I didn’t sleep and she awoke at 5:30 and started talking again. Incessant chatter, mostly about herself and how her husband decided not to come. Hmm, I wonder why. The final blow came when she followed me into the bathroom. The teeny tiny bathroom that just had a toilet and shower (the sink was in the room). I was going to use the shower. You can figure out what she was planning to do. I opted out of the shower.

Bleary eyed from not sleeping and worn down from her babbling, all I could think about was leaving. I didn’t notice how silky white the sand was or how wonderful the air felt. I didn’t enjoy the friendly meals in the dining hall or any of the workshops. By noon I was headed back to L.A., muttering under my breath how much I didn’t like the place and I was never coming back there again.

Flash forward a couple of years to a family trip up Highway 1. We stopped in Pacific Grove and ended up staying at an Inn across the street from Asilomar. Without the roommate from hell and with some sleep, everything looked different and I fell in love with the area.

The cool part was that all the time I was writing the book, I was smelling that pungent air and feeling the ocean breeze in my head.

Saturday, November 21, 2009

Setting

I’m ending the week of writer’s information by writing about setting. Setting is where your story takes place. The where. The best way for me to write about setting is to talk about how I used setting in A Stitch in Crime which comes out in February.

In this installment of the crochet mysteries, the group has gone on a retreat on the tip of the Monterey Peninsula at a place called Asilomar Conference Center. I personally love Asilomar and have been there numerous times, but went again while I was working on the book. Not that I really need an excuse to go to that area. Just writing about it now makes me want to pack my bag.

Asilomar is somewhere between a camp and a resort. It was originally built as a YWCA camp and designed by Julia Morgan who also designed Hearst Castle. The original buildings were built between 1913 and 1928. They are Arts and Crafts style which means lots of weathered wood shingles and stone from the area. Between the buildings the grounds have been left wild. The tall scrawny Monterey pines are native in a only two other areas outside the Monterey Peninsula. Fallen trees are left where ever they land. The other trees I associate with the place are the Monterey Cypress. The have gnarled trunks and the constant wind makes their foliage grow horizontally. To me they look like old men running away with their hair blowing in the breeze.

I had my characters stay in a building called Lodge which was built around 1917. I’ve stayed there myself and the accommodations are spartan. There are no phones or televisions, but the building has a common living room with a fireplace that’s usually going.

The beach is a short walk away and a lot of the action in the book takes place there. The sand is silky soft and very white and comes from the wave abrasion of local granodiorite rocks.
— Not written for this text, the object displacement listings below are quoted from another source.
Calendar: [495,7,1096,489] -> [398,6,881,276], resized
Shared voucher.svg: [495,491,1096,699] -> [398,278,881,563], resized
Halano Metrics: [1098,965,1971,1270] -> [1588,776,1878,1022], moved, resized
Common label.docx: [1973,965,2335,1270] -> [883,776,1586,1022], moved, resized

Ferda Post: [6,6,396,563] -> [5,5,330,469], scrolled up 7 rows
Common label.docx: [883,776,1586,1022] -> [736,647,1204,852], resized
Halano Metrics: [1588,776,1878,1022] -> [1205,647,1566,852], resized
The waves are rough and the water actually is sea foam green.

Food is served in a dining hall which was a great way to get all my characters together. There is an outdoor spot with fire pit where my characters met to roast marshmallows.

In addition to going to Asilomar, I bought books on the area and collected all kinds of printed material. I wanted to be able to mention the names of things, along with describing them. I ended up with much more information than I needed and had to cut out some sections that seemed to much like a travelogue.
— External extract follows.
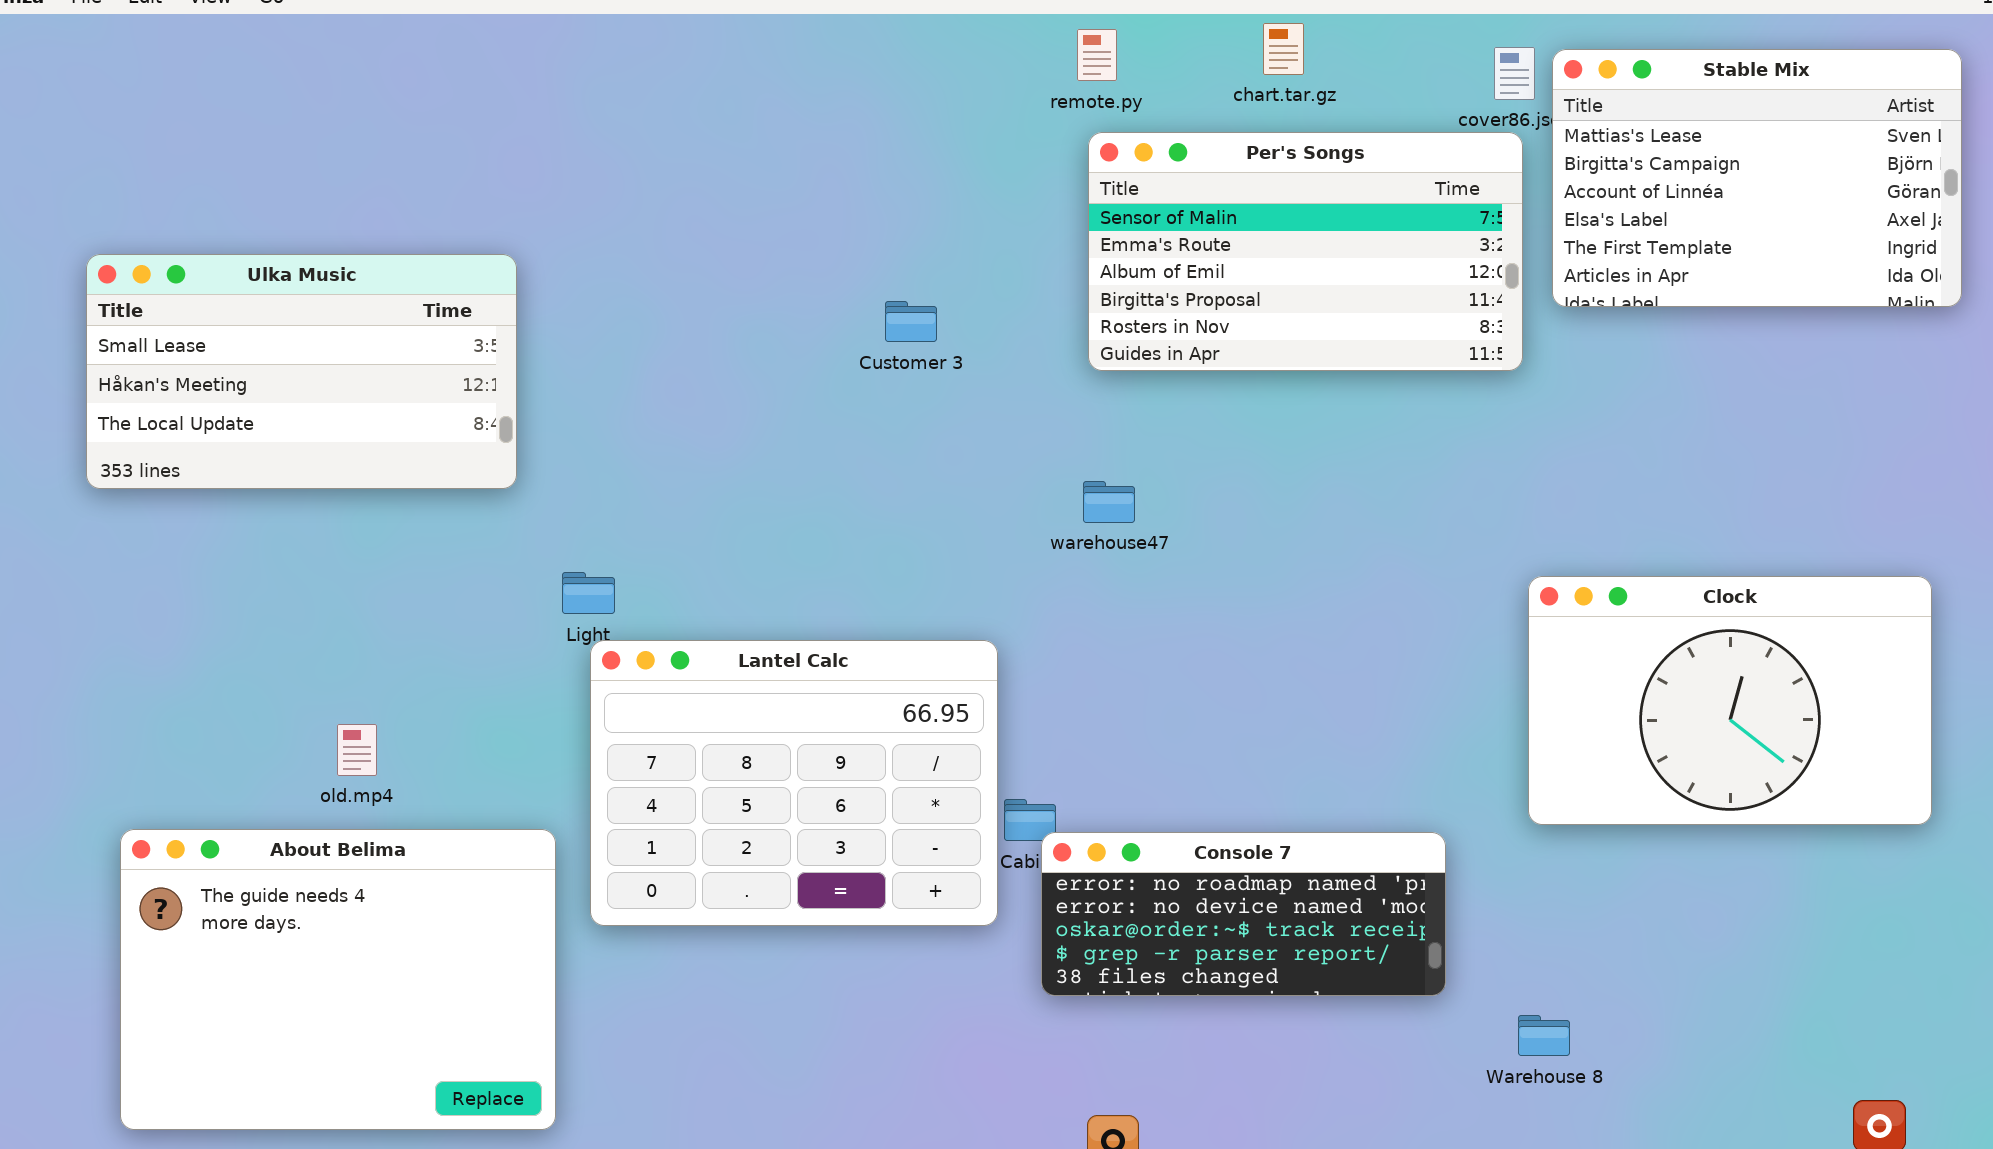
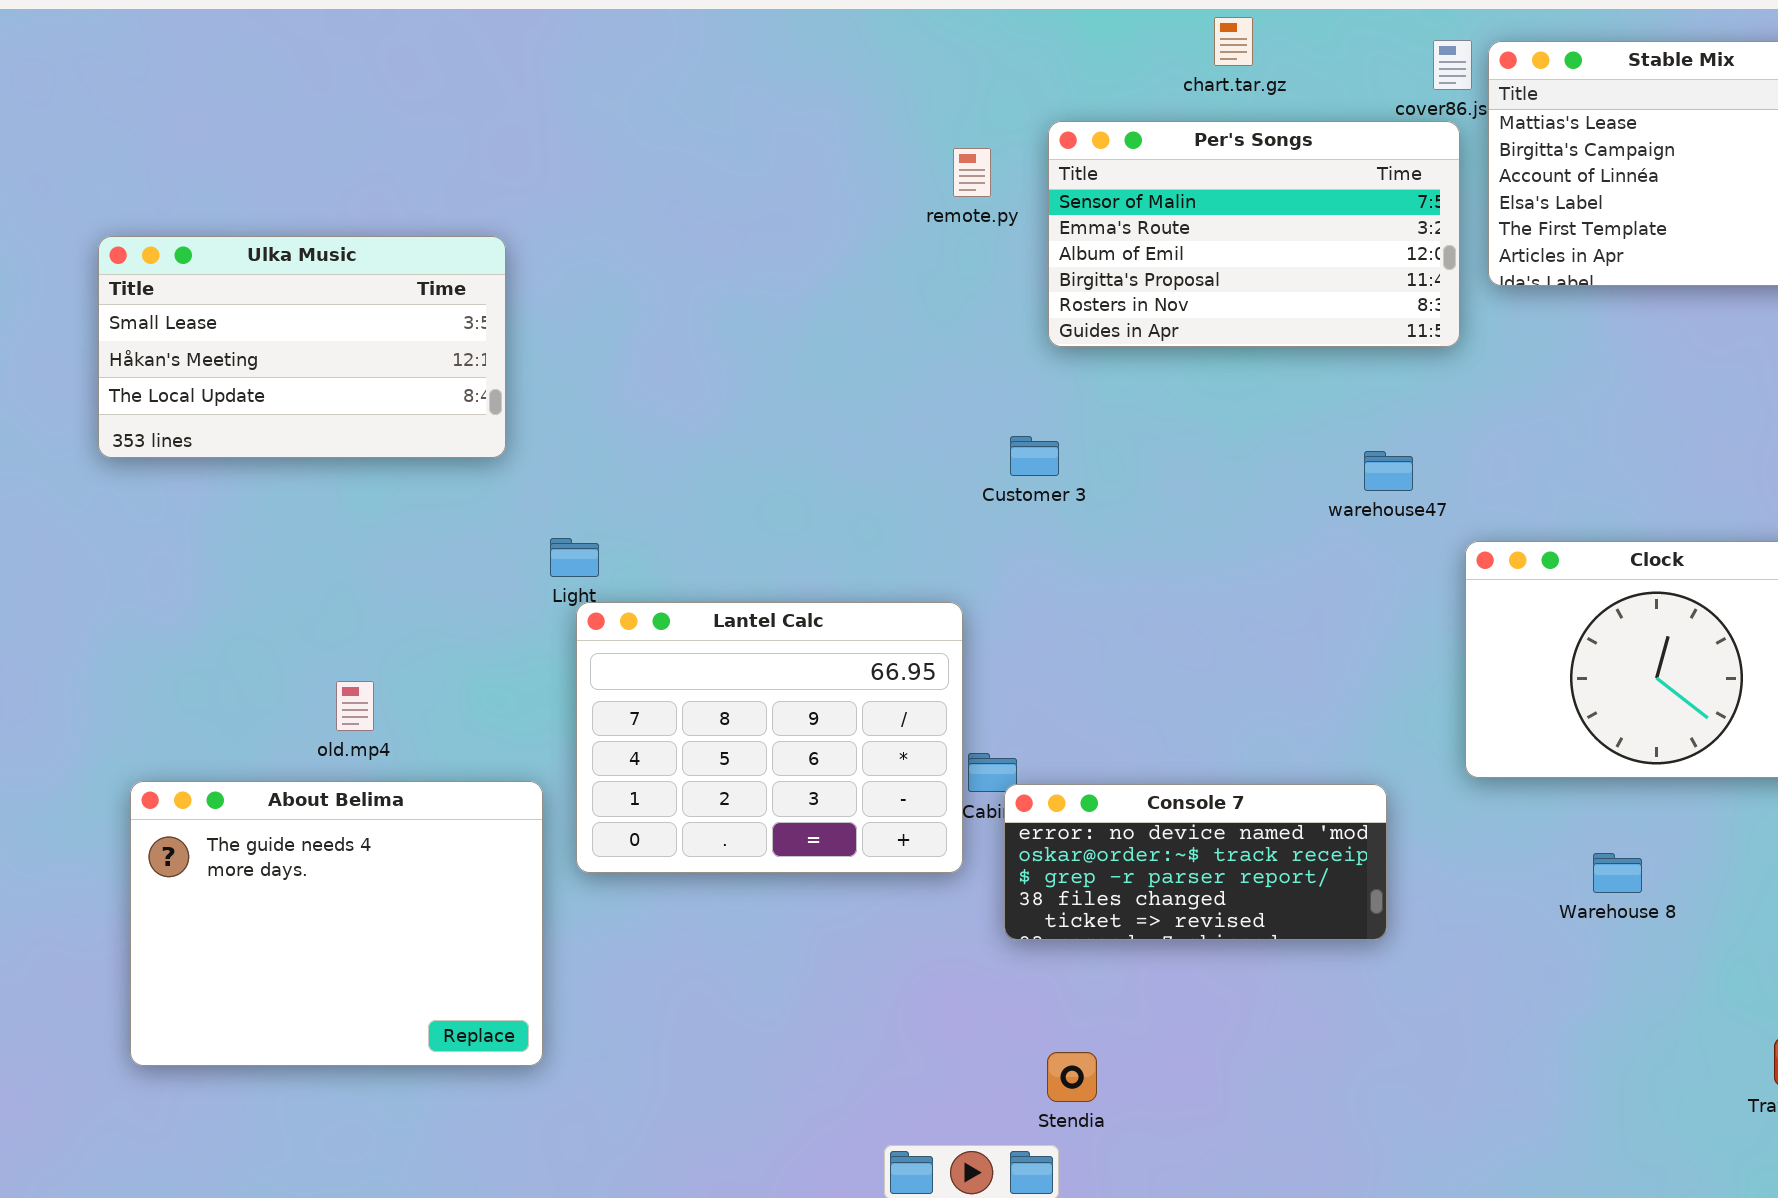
remote.py: [1077,29,1117,81] -> [953,148,991,197], moved
Customer 3: [885,301,937,342] -> [1010,436,1059,476], moved
warehouse47: [1083,481,1135,523] -> [1364,451,1413,491], moved
Console 7: [1041,832,1446,996] -> [1004,784,1387,940], scrolled down 1 row
Warehouse 8: [1518,1015,1570,1056] -> [1593,853,1642,893], moved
There is a brooding moodiness from all those dark buildings and the almost constant fog that works nice with a murder. I blew in more fog for the story than I’ve ever seen there, but then it is fiction. I also played up the sense of isolation since Asilomar is literally located on the end of the continent.

I tried to include the smell of the place which is a combination of smoke from the fireplaces mixed with a strong pine scent and the damp ocean air.

And after all my work the Berkley art department did a great job of capturing the setting on the cover.